What is expected: Please reproduce the data below exactly, from the first line through the line containing "Microsoft® Windows® 7 or later", and leave every later line out.

Supplied records:
BEGIN

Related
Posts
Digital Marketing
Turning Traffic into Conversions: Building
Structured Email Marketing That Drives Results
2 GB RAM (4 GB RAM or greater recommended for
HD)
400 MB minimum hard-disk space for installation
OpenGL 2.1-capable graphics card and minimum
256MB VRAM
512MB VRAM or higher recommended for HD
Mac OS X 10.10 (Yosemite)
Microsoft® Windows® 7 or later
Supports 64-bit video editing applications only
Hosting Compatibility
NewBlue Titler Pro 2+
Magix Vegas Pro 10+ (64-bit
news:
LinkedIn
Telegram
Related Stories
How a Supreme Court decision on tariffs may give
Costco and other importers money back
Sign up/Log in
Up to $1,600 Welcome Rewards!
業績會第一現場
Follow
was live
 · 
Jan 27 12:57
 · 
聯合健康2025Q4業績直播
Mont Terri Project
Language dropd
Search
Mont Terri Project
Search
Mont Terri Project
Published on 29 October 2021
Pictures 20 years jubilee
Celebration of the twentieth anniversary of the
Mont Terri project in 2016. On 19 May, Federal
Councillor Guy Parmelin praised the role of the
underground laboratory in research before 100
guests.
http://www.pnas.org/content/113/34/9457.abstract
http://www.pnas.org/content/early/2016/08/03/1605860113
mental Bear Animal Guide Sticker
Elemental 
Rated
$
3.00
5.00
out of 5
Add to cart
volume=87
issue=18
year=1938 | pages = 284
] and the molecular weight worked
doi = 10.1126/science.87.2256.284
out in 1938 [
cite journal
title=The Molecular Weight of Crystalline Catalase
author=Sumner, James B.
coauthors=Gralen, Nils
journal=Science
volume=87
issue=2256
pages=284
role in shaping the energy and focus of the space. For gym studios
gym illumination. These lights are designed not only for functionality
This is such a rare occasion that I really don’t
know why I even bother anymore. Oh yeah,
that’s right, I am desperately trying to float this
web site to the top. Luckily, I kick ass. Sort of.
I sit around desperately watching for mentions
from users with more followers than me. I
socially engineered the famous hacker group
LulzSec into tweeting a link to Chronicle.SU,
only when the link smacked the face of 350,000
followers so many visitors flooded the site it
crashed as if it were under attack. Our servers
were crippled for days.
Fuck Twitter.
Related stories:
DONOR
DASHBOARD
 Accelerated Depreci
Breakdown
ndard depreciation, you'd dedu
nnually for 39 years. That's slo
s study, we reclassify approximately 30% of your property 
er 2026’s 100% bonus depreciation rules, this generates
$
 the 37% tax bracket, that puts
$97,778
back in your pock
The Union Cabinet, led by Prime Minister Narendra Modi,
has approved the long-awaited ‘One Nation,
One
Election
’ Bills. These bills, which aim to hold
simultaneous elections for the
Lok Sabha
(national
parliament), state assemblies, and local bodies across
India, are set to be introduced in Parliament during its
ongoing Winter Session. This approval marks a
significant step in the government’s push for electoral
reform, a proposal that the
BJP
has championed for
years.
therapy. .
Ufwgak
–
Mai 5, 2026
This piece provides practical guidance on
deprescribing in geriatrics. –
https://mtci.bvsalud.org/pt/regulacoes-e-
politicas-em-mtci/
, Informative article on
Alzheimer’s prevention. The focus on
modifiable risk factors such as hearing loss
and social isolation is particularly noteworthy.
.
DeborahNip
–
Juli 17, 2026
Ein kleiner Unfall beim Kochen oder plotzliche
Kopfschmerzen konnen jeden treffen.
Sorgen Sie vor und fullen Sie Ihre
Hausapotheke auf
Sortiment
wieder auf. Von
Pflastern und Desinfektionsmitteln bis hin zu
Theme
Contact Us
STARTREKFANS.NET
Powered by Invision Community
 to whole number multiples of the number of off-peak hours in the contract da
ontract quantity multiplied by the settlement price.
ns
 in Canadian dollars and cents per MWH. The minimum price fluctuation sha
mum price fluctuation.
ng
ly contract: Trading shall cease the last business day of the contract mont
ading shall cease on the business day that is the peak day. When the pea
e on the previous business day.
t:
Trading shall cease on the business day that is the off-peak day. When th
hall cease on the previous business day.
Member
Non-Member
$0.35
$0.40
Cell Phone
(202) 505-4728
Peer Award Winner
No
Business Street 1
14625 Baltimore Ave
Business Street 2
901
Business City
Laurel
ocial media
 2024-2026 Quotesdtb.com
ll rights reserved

END

Result of the exercise:
Related
Posts
Digital Marketing
Turning Traffic into Conversions: Building
Structured Email Marketing That Drives Results
2 GB RAM (4 GB RAM or greater recommended for
HD)
400 MB minimum hard-disk space for installation
OpenGL 2.1-capable graphics card and minimum
256MB VRAM
512MB VRAM or higher recommended for HD
Mac OS X 10.10 (Yosemite)
Microsoft® Windows® 7 or later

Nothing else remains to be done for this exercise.